Wednesday, 11 December, 2024 at 10.00 (Montréal time) at Polytechnique Montréal

Polytechnique Montréal, Québec, Canada

Jury

Prof. Daniel Aloise, External Reviewer, Polytechnique Montréal, Canada
Prof. Pinghui Wang, External Reviewer, Xi’an Jiaotong University, China
MdC Maroua Bahri, Internal Examiner, Télécom Paris, France
Prof. Daniel Neagu, External Examiner, University of Bradford, UK
Prof. Albert Bifet, PhD Supervisor, Télécom Paris, France
Prof. Jesse Read, Co-supervisor, Télécom Paris, France

Abstract

Decision tree models stand out in machine learning for their efficiency and transparency, particularly in handling structured data. However, they face persistent challenges, including the interpretation of complex structures and the efficient management of categorical data.
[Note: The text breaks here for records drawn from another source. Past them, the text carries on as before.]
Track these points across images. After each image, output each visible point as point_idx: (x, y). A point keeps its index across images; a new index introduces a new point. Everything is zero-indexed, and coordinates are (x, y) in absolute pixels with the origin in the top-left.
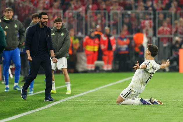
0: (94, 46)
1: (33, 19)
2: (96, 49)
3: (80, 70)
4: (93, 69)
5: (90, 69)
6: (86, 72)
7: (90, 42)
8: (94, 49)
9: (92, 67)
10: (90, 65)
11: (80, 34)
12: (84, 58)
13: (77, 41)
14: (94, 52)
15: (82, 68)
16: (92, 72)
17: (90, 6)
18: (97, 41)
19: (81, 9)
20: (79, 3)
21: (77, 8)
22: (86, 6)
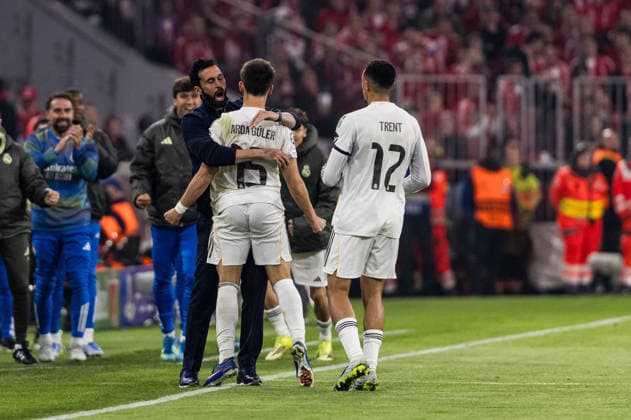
0: (590, 199)
1: (175, 97)
2: (597, 210)
3: (544, 283)
4: (587, 280)
5: (574, 280)
6: (562, 291)
7: (577, 186)
8: (590, 210)
9: (581, 275)
10: (576, 268)
11: (545, 159)
12: (558, 243)
13: (533, 183)
14: (591, 222)
15: (551, 278)
16: (581, 290)
17: (591, 63)
18: (599, 184)
19: (555, 72)
20: (551, 51)
21: (539, 70)
22: (576, 61)
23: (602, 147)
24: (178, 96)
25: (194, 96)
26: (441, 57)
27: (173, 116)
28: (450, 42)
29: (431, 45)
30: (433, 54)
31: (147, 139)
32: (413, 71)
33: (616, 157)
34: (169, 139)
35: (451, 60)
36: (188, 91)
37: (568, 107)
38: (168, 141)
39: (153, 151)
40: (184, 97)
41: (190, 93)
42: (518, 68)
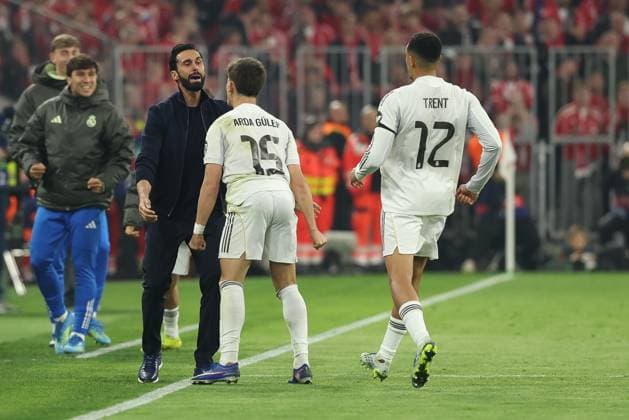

This thesis proposes innovative solutions to these challenges, notably the Linear TreeShap algorithm, which enhances the interpretability of decision trees while reducing computational costs.

A second research focus addresses the handling of categorical features. We introduce the BSplitZ method, which simplifies splitting large sets of categories, and a framework allowing decision trees to directly handle categorical data without requiring numerical encoding. These approaches bridge the performance gap between binary and multi-class classification problems.

Finally, this thesis makes a significant theoretical contribution by proving the non-existence of optimal numerical encoding for splits based on the Mean Absolute Error (MAE) criterion and presenting a novel algorithm for solving complex splitting problems. These advances strengthen both the theoretical foundations and practical applications of decision trees.